Cela n’a rien à voir avec ce [far-right prime minister] Viktor Orbán fait en Hongrie. Il est tout à fait d’accord avec les règles néolibérales de l’UE : sa stratégie est de se débarrasser de tous les contre-pouvoirs démocratiques et des droits de l’homme aux niveaux national, européen et international. Notre désobéissance sera à l’opposé : Premièrement, elle se limitera à l’application de notre programme politique. Deuxièmement, il respectera toujours un principe de non-régression — si nous désobéissons, ce sera toujours pour plus de droits sociaux, humains et écologiques, jamais pour moins. Et troisièmement, l’idée n’est pas de désobéir parce que nous le voulons ; c’est créer une lutte au sein de l’UE pour amener d’autres États membres avec nous et obtenir des changements de traité à moyen terme.

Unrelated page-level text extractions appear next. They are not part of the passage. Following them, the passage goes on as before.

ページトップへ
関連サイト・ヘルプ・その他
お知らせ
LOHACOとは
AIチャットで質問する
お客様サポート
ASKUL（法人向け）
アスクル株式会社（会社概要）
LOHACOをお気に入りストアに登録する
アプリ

Nous voulons donc être réalistes quant au fonctionnement de l’UE et ambitieux quant à la manière dont nous pouvons le changer. La désobéissance a travaillé dans le passé pour obtenir des dérogations ou forcer la Commission européenne et le Conseil à ouvrir des possibilités. Par exemple, l’Allemagne a protégé son secteur de l’eau de la privatisation, et cela a été étendu à d’autres États membres. La France a décidé de protéger son secteur culturel (par la tarification réglementée du livre), ce qui a ensuite été accepté par les institutions européennes. Une coalition d’Etats a obtenu la possibilité d’interdire les cultures génétiquement modifiées sur leur territoire national après une bataille de dix ans avec l’UE. Il y a eu la même histoire récemment avec l’intervention de l’Espagne sur les prix de l’énergie au début de la crise, ce qui a obligé la commission à présenter un plan permettant aux États membres de réguler les prix de l’énergie. La désobéissance est également utilisée chaque jour pour de mauvaises raisons par les libéraux, notamment Macron. Personne ne dirait que Macron fait pression pour un Frexit. Mais il ne respecte pas les règles européennes sur la pollution de l’air, le développement des énergies renouvelables, les horaires de travail dans l’armée, la protection des données personnelles, etc.

Il est donc temps de mettre fin à la course vers le bas au niveau de l’UE en matière de protection sociale ou écologique. Nous n’appliquerons pas les règles de l’UE si elles sont moins ambitieuses et protectrices que notre réglementation nationale en termes de droits humains, écologiques et sociaux.